ビジネス書読むと、「自分も頑張るぞ」とモチベーションが上がるというメリットが有ると思いますが、自分とかけ離れすぎて持続しないという問題点もあると思います。しかし、本書は非常に地味な戦略が書かれており、モチベーションが上がるかという点では、効果は薄いと思いますが、著者の経験談を引き合いに出しながらの構成になっているため、現実に密接に書かれており自分に合致する点がいくつも見つかるかと思います。就職活動から35歳くらい管理職になるまで、僕で言うと入社後、に行うと体力がつく考え方と行動が紹介されているのですが、行動に移せる方法論は見つけやすいと思います。

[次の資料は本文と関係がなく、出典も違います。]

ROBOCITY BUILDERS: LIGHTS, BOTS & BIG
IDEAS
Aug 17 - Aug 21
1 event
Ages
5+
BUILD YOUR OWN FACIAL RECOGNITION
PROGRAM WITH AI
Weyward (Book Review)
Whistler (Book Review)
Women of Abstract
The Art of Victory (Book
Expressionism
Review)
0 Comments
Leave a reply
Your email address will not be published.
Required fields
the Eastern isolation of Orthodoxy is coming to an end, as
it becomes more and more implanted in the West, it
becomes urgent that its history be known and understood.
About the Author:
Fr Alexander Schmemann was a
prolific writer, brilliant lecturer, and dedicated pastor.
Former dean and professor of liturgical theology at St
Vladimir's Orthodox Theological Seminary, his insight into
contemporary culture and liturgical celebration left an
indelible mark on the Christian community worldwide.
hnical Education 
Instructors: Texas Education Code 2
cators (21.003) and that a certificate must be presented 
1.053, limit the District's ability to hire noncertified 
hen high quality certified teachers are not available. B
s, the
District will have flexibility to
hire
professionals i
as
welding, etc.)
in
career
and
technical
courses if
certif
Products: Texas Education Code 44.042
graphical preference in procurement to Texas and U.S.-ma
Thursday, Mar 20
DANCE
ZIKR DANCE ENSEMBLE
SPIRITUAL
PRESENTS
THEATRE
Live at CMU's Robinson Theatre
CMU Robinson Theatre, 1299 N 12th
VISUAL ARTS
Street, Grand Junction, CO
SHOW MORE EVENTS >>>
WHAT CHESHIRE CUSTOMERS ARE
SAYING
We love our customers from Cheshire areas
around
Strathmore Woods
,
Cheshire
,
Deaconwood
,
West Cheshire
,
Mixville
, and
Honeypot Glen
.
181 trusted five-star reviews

少し話は逸れますが、指南書を読んで一から十まで全部自分に取り入れようとする読書方法は、あまり良いものではないと僕は思っています。単純にそんなこと出来ないからです。本書でいうと、ビジネスの世界で欲しい結果を手に入れるためのやるべきことが多量の提示されていますが、例えば28歳まで行うべきと書かれていることに新人の僕が捉えられすぎたらいけないと考えています。手段と目的が倒錯しそうだからです。この本に対する批判で、「これをやれ、あれをやれ」とレールが引かれてしまい、そこから降りれない圧迫感を感じる、という点があると思うのですが、全てを参考する必要性は無いと思います。それは著者が、紆余曲折しながら今の働き方を見つけている点からも分かると思います。一つ一つ地道にこなして、地に足を付けながら、また悩んだり加齢していったら、本書との往還を図るという方が自分に効いてくるんじゃないでしょうか。

という訳で、この本の感想文も、細部を上げてそれに対してコメントする方がよっぽど本書の有効活用に繋がると思うので、そうさせていただきます。本書の第三章「入社〜二十五歳 体を使って会社に尽くす」で述べられていることです。

「ぶっちゃけ新人に判断なんて不要です。<中略>上司や先輩が決めたことを確実にやり遂げる。この際に大切なのは、相手が何を欲しているか確実に理解するための「洞察力」です。」

新人がデータ入力の仕事を任された際に、フォーマットを勝手に変えてめちゃくちゃにしたエピソードを紹介して、新人の判断力なんて経験を持つ上司達の遥かに劣るので、判断力よりも洞察力を磨けという主張です。なるほど。「こういう場合は、こう判断したほうが良い」という経験を積むことも大事かもしれないが、「相手がこの場合何を求めているのか」ということを意識して経験していくほうがより大事だと著者は言っていると思います。

ただ苦言を言わせていただくと、全体的に説得力に欠けていると思われました。というより、おそらくヒットした前書『「伝説の社員」になれ!』を読んでいないと機能しにくい本なのだと思います。土井さんという人は信頼出来この人の言う事は正しそうだと思わせる、という必要な要素が本書ではなく、外部に依存しているからです。要するに、著者を知らないと面白くないかも、ということです。

勉強不足ながら著者の事を知らなかったので、十分に本書を堪能出来なかったかもしれません。また機会があれば、前書を読んでみたいと思います。